Le myocarde est beaucoup plus sensible au risque de lésion ischémique le matin que l'après-midi, selon des travaux français publiés dans « The Lancet ».
« Depuis 15 ans environ, une histoire se construit autour du rythme circadien et du risque cardiaque », explique au « Quotidien » le Pr David Montaigne, du pôle imagerie et explorations fonctionnelles du CHRU de Lille.
On savait par exemple que les infarctus du myocarde ont tendance à être plus fréquents et sévères en fin de nuit et au petit matin. Une dizaine d'études observationnelles ont depuis été publiées sur ce sujet mais « leurs résultats divergent car on ne contrôle rien avec l'infarctus, explique le Pr Montaigne. Le délai et la qualité des prises en charge sont très variables entre le jour et la nuit. »
La preuve par 4
Pour trancher la question, les chercheurs du CHRU et de l'institut Pasteur de Lille se sont penchés sur le cas de figure le plus standardisé qui soit : le remplacement chirurgical de la valve aortique. Leur travail se décompose en 4 parties : une étude observationnelle, une étude prospective randomisée, une recherche des gènes impliqués dans les tissus prélevés chez les patients, et une étude chez la souris afin d'étudier les premières pistes thérapeutiques.
Au cours de l'étude observationnelle, les dossiers médicaux de 596 patients opérés pour un remplacement valvulaire ont été analysés, notamment la survenue dans les 500 jours qui suivent l'opération d'infarctus, d'insuffisance cardiaque ou de décès cardiovasculaire.
Si les durées d'hospitalisations étaient identiques dans les deux groupes, les patients opérés l'après-midi ont présenté un risque d'événement cardiovasculaire diminué de moitié, puisque 9,4 % d'entre eux ont souffert de ce genre de complication contre 18,1 % des patients opérés en matinée. Les auteurs ont calculé qu'un événement cardiovasculaire pourrait être évité pour 11 patients opérés l'après-midi au lieu du matin.

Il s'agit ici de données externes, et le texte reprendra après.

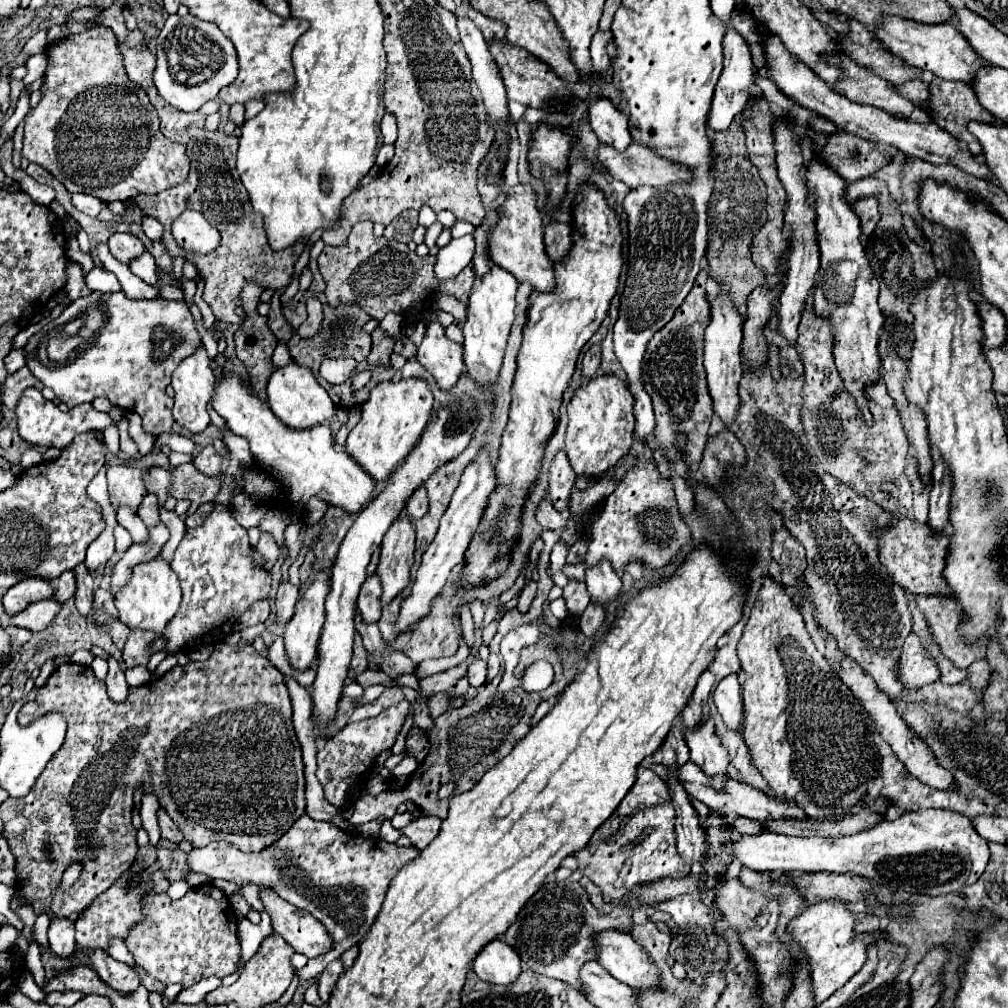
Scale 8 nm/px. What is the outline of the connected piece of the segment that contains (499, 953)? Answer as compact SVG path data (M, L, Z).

L'essai randomisé a eu lieu entre janvier 2016 et février 2017, et a inclus 88 patients. la moitié des patients a été opérée en matinée, et l'autre moitié dans l'après-midi. Si aucun des patients n'est décédé entre l'opération et la sortie de l'hôpital, au bout de 12 jours en moyenne, les patients opérés l'après-midi avait des taux de troponine T cardiaque significativement plus faibles (179 ng/L contre 225 ng/L). Des analyses menées sur les tissus de 30 patients (14 du groupe matinée, et 16 du groupe après midi), ont par ailleurs montré une meilleure contractilité des tissus des patients opérés l'après-midi.
Dans les tissus prélevés, 287 gènes liés au rythme circadien, et susceptibles d'influencer le risque de lésion ischémique, étaient plus exprimés chez les patients de l'après-midi. Parmi ces gènes, celui produisant le récepteur nucléaire Rev-Erbα a particulièrement attiré l'attention des pharmacologues de l'équipe. Ce récepteur qui se lie à l’hème de l'hémoglobine a un rôle encore mal connu, mais on le sait impliqué dans l'homéostasie du métabolisme énergétique. On sait également qu'il est plus exprimé le matin que l'après-midi. En employant un antagoniste de ce récepteur, appelé SR8278, les auteurs sont parvenus à réduire augmenter la tolérance à l'hypoxie de cœurs de souris isolés. Il n'est pas question de tester cette molécule chez l'Homme à cause de ses très nombreux effets secondaires, mais la preuve de concept est là.
Une nouvelle piste thérapeutique
Le message de cette étude « n'est surtout pas de dire qu'il faut absolument se faire opérer le matin », prévient le Pr Montaigne. Bien que significativement différents, les risques d'événement des patients opérés l'après-midi et le matin restent faibles dans l'absolu. La question pourrait en revanche se poser pour les patients les plus à risque : les diabétiques et les insuffisants rénaux. Une analyse de sous-groupe est en cours consacrés au tiers de patients diabétiques de l'étude observationnelle.
« Nous allons maintenant passer en revue des molécules sur notre modèle de souris, prédis le Pr Montaigne, on pourrait imaginer que l'une d'entre elle pourrait être administrée juste avant une reperfusion pour temporairement "déphaser" le cœur pendant l'opération ».